%PM, %19 %758 %2014 %13:%Aug

Anti-Inflammatory Nutrition

Written by Hillary Dummond
Rate this item
(0 votes)

Anti-Inflammatory Nutrition

Physical therapy is a profession that is often dominated by a category of patients that share a similar complaint on the seemingly broad spectrum of pain.  Although every patient presents a different explanation as to how they interpret their own discomfort, it often can all be directed back toward one primary cause, and that is inflammation. 

In medical terminology, inflammation is identified as a localized, physical condition in which part of the body becomes reddened, swollen, hot, and often painful, especially as a reaction to injury or infection.  In much simpler terms, inflammation is the body’s attempt at damage control.  A common outlook toward an injury is that the impacted area of the body is what is causing physical pain.  In-fact, the actual cause of pain following an injury can, in most cases, be attributed directly to the inflammation set in by the body in a rapid attempt at self-healing.  Physical therapy is a heavily researched area of the medical sciences that has placed great emphasis on the ability to decrease and/or abolish pain caused by this natural healing process.  Although therapy is an absolute necessity in the battle against inflammation initiated pain, there are multiple tools an individual can implement on the roadway to recovery. 

It is known throughout the profession that sustained relief is largely dependent on the individual’s diligence in maintaining an exercise regimen even after scheduled clinic visit are concluded.  What is not so obvious are the other factors that should be considered in ensuring the success and longevity of physical therapy.  One of these factors is the fuel that runs the human body, also known as food.  It is no mystery that eating healthy is better than the alternative.  The question that follows is, why?  Television, magazines and numerous other media outlets imply that eating healthy is yet another element in perfecting ones physique.  Although this is certainly true, this does not do justice to the many other benefits of a healthy and balanced diet.  Similar to proper stretching and a therapy based workout routine, the right food choices can have a tremendous impact on the body’s ability to fight off inflammation. 

The human body is second to none in its natural ability to deal with various challenges.  The opportunity to enhance these defenses is often overlooked, and is as simple as eating the right foods.  Many people see healthy eating as a painful obligation that involves a dedicated lifestyle change.  Fortunately, this common misconception is not always accurate. The following is some of the foods and recommended daily/weekly servings listed from Gaples Institute and Dr. Weil’s Anti-Inflammatory Food Pyramid, that are both easy and inexpensive to obtain, and will help lead the charge in the fight against painful immflamation. 

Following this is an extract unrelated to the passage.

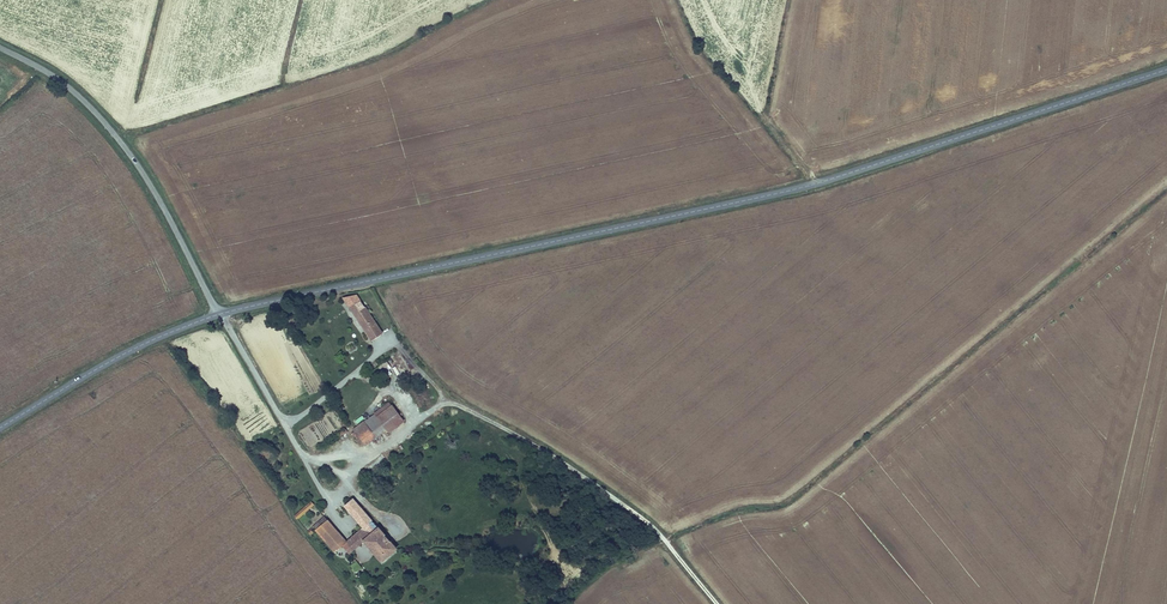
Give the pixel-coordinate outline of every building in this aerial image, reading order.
[(356,295),(343,298),(372,341),(382,334),(356,295)] [(380,374),(390,367),(386,361),(376,368),(380,374)] [(404,421),(390,403),(354,430),(365,445),(387,429),(389,433),(404,421)] [(359,507),(353,501),(352,499),(345,505),(352,514),(359,507)] [(314,504),(311,502),(295,516),(297,519),(314,504)] [(378,529),(359,507),(352,514),(364,527),(371,536),(378,529)] [(308,532),(310,535),(316,530),(333,549),(341,543),(343,545),(344,545),(341,542),(344,539),(324,516),(308,532)] [(371,536),(364,527),(352,537),(348,541),(356,549),(360,546),(362,543),(365,541),(371,536)] [(382,561),(396,550),(378,529),(371,536),(365,541),(382,561)] [(344,545),(343,545),(350,554),(356,549),(348,541),(347,542),(344,545)] [(343,545),(341,543),(333,549),(335,552),(343,545)]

-Vegetables such as dark, green kale, spinach, broccoli, cauliflower, carrots

            -4-5 times a day

-Fruits such as Dark berries, peaches, oranges, plums, cherries, apples                

           -3-4 times a day

-Whole grains such as oatmeal, quinoa, brown rice, barley

            -3-5 times a day

-Beans and Legumes

            -1-2 times a day

-Healthy fats such as extra virgin olive oil, nuts (walnuts, avocado, seeds)

            5-7 times a day

 -Fish such as salmon, herring, sardines, and black cod

            -2-6 times a week


Please consult your physician or healthcare provider before beginning or changing your daily nutrition.